When the season began, depth on the defensive line was a strength of the University of Toledo football team.
My how times have changed.
Injuries to three starters early in the year proved debilitating not only for the obvious reason but for the strain induced to their replacements. A deep rotation that once consisted of nine guys floating on and off the field has been reduced substantially, and as a result production has suffered. After registering multiple sacks in each of the first six games, the Rockets have averaged less than one in the five games since, a drop off likely reflected by an overworked line that is without the deep pool of reinforcements it once had.
"Has that limited our ability to rush the passer?" coach Matt Campbell said last week. "I would definitely say that’s a possibility. Yes."
A strong punch up front was lacking Wednesday when Northern Illinois quarterback Jordan Lynch achieved Football Bowl Subdivision lore by becoming the first player to pass for 400 yards and rush for 150 yards. Toledo sacked Lynch once, applying pressure infrequently. That was an improvement from the previous week when the Rockets failed to record a sack for the first time in a loss to Ball State.
"The last six games we’ve played a lot of football and there hasn’t been many games where we had blowout wins," Campbell said. "Our guys have played darn near every snap."
No one’s workload has increased more than ends Ben Pike and Hank Keighley, who were thrust into starting roles six weeks ago after T.J. Fatinikun and Christian Smith sustained season-ending injuries at Western Michigan. The team continued to flourish, winning four in a row, but the line’s success waned after the departure of two top-line guys depleted its depth. Pass rush specialist Jayrone Elliott, who leads the team with six sacks, never developed into a player who is relied upon in obvious run situations. Keenen Gibbs, who sustained an ACL tear in the spring game, did not return, and Grant Pleasant, whom Campbell said might play never did. Additionally, true freshman Allen Covington saw his playing time decrease and apparently has moved to tackle. Lending a hand was Colby Kratch, who began the year at tight end and logs a handful of plays per game.
"Obviously the plays have increased and that probably took some adjusting," said Keighley, whose 7.5 tackles for loss are most on the team.
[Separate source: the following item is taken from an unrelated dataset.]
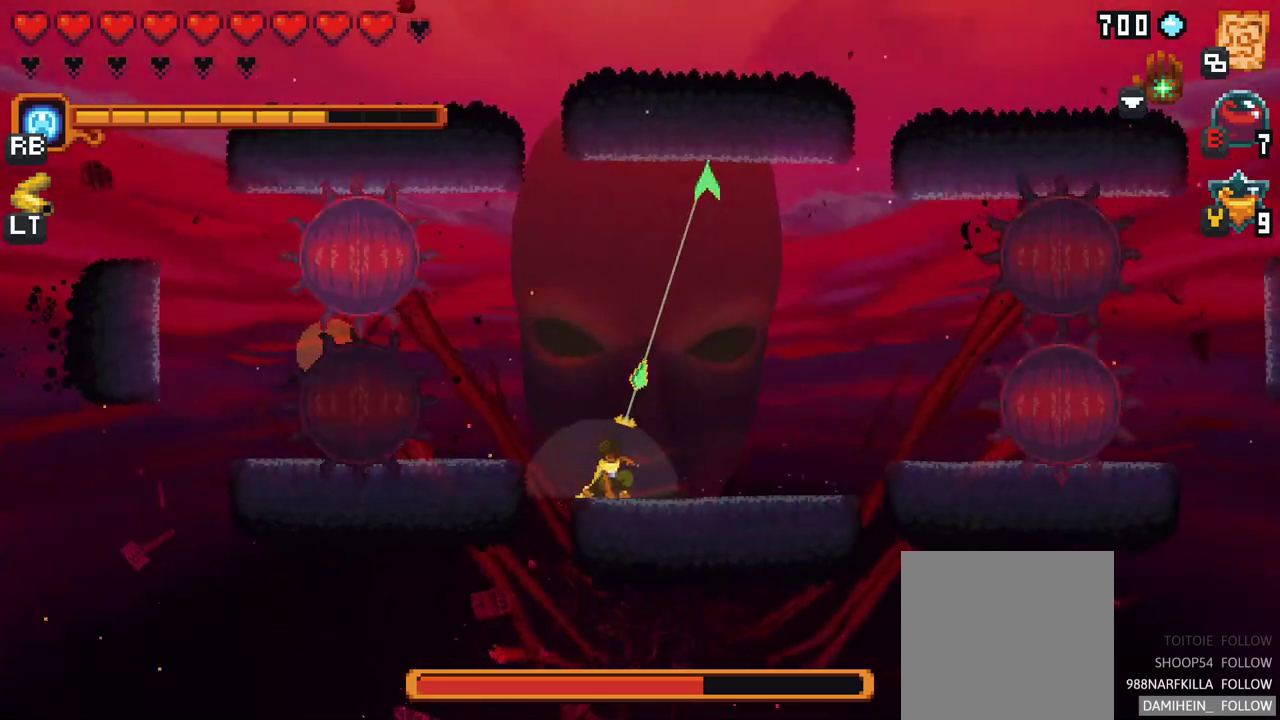
{"buttons": [], "left_stick": "up", "events": []}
The interior part of the line reverted to full strength with the return of tackle Danny Farr, who missed six games with a knee injury. All together, Farr, Fatinikun, and Smith, will have missed 22 appearances if the Rockets advance to a bowl game.
Depth next season could again be a concern. Of the 18 seniors who will be honored Tuesday in the final regular season game against Akron, six of them — or one-third — are defensive linemen. Bidding farewell will be four ends — Keighley, Pike, Fatinikun, and Kratch — and tackles Farr and Phil Lewis. The Rockets must replace three line starters in 2013 for the second year in a row. Smith, a junior who is expected to recover from a knee injury, will be the lone holdover.
At least one more game, and likely two, are left to be played this season. Although Akron has yet to score a win over a FBS opponent, its quarterback poses a formidable challenge to a Rockets pass defense that ranks No. 120 in the nation. Senior Dalton Williams leads the MAC with 303.2 passing yards per game, and has thrown a league-high 25 touchdowns. Making his evening uncomfortable will be vital for a Toledo team trying to avoid ending the regular season on a three-game slide.
"I feel like we’re right where we want to be," Keighley said. "Senior year, trying to lead, and playing to the best of our abilities."